The prestigious award grants Ellison $500,000 for five years of research and educational initiatives on the motion of polymers, long chain molecules, and implications for their use in nanotechnology applications.

“Our fundamental research will provide better understanding of polymer physics to improve advanced materials design,” said Ellison. “In everyday terms, this research will improve things like hard drive lubricant, to make data storage more reliable, and microelectronic manufacturing, to manufacture smaller, more efficient electronic components.”

About 500 CAREER grants are awarded out of more than 3,000 proposals. Awardees, selected through peer review, are those that best exemplify the role of teacher-scholar by combining cutting-edge research with educational outreach.

Ellison will fund a program, partnered with UTeachEngineering, to pair graduate students with high school teachers to conduct polymers research and develop curricula to engage at-risk and economically disadvantaged students in math, science and engineering.

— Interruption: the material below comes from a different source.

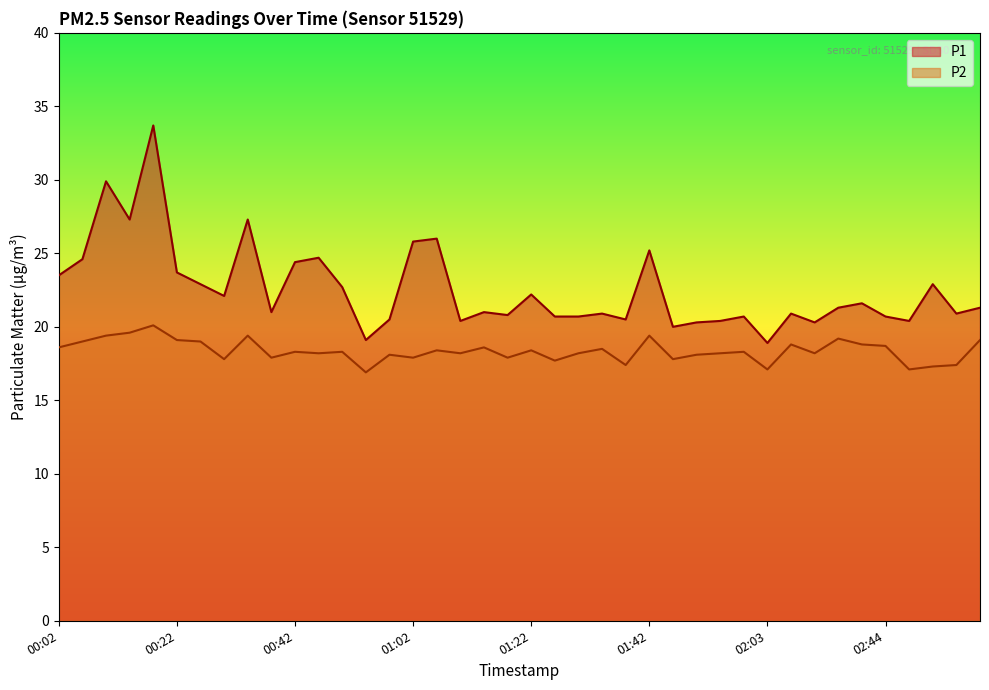

Read the P2 value at 00:02.

18.6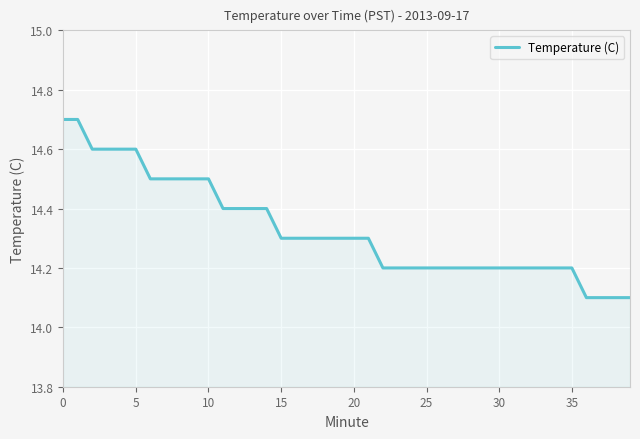

What is the maximum value shown in the chart?

14.7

UTeachEngineering is a project of the Cockrell School of Engineering and UTeach Natural Sciences that prepares university students and in-service teachers to deliver pioneering engineering curriculum.

Ellison runs the laboratory for nanostructured polymeric materials in the Department of Chemical Engineering. Ellison’s group is composed of 11 postdoctoral researchers and graduate students and 11 undergraduate students who study the design, synthesis, characterization and processing of nanostructured polymeric materials.

“My team’s most important goal is to use this award to increase the interest of society and students across all levels in science, technology, engineering and math,” Ellison said.